- **Direction**: Rewrite the items from the line that has "scientific name: Commelina bracteosa" through the line that has "scientific name: Ramaria stricta", changing "phylum" to "division" and leaving everything else as it is. Return only those lines.

- **Exercise input**:
-.-.-

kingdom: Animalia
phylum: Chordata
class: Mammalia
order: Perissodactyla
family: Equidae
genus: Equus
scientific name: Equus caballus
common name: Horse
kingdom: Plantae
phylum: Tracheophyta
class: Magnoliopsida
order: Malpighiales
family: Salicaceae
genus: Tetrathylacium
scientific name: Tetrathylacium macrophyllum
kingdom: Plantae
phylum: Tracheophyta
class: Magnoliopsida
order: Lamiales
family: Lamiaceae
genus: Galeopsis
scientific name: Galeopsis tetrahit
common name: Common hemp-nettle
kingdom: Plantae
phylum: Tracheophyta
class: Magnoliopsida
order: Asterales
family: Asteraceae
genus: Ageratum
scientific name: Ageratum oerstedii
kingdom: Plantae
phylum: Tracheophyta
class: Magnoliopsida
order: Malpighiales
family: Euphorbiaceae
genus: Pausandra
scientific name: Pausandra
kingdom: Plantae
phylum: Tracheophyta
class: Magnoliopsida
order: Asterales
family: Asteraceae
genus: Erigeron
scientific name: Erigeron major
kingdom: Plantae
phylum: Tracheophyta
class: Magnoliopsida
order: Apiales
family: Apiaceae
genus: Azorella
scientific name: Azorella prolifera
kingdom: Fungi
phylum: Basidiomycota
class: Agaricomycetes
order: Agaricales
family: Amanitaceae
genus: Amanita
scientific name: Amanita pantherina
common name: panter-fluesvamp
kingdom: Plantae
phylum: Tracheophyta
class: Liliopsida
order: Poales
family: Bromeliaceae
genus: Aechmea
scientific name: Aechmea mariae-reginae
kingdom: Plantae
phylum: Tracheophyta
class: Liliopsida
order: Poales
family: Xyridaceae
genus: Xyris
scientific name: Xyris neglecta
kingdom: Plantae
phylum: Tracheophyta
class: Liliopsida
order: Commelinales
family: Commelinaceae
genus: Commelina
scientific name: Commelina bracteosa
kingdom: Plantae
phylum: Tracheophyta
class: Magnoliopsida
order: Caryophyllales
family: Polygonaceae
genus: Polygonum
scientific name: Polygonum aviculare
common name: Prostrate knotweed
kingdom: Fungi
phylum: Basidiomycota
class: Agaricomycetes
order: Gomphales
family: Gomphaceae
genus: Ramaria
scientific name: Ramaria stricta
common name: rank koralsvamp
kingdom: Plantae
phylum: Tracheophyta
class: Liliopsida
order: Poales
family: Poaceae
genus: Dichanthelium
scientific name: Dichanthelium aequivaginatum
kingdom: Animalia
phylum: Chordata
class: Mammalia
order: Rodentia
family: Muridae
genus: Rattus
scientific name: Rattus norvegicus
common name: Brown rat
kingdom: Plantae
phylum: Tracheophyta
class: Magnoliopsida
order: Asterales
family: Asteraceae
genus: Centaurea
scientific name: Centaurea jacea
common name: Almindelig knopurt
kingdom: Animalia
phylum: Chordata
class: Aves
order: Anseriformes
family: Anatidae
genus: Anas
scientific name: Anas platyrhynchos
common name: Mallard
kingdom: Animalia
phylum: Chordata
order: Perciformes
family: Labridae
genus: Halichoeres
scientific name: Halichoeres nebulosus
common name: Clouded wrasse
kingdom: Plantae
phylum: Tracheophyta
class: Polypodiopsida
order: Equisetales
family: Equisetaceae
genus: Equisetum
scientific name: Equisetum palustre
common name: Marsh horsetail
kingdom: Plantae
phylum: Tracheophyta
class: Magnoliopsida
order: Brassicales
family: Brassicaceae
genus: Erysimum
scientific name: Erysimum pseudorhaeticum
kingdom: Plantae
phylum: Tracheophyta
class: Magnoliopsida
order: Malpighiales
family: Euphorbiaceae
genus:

-.-.-

- **Exercise solution**:
scientific name: Commelina bracteosa
kingdom: Plantae
division: Tracheophyta
class: Magnoliopsida
order: Caryophyllales
family: Polygonaceae
genus: Polygonum
scientific name: Polygonum aviculare
common name: Prostrate knotweed
kingdom: Fungi
division: Basidiomycota
class: Agaricomycetes
order: Gomphales
family: Gomphaceae
genus: Ramaria
scientific name: Ramaria stricta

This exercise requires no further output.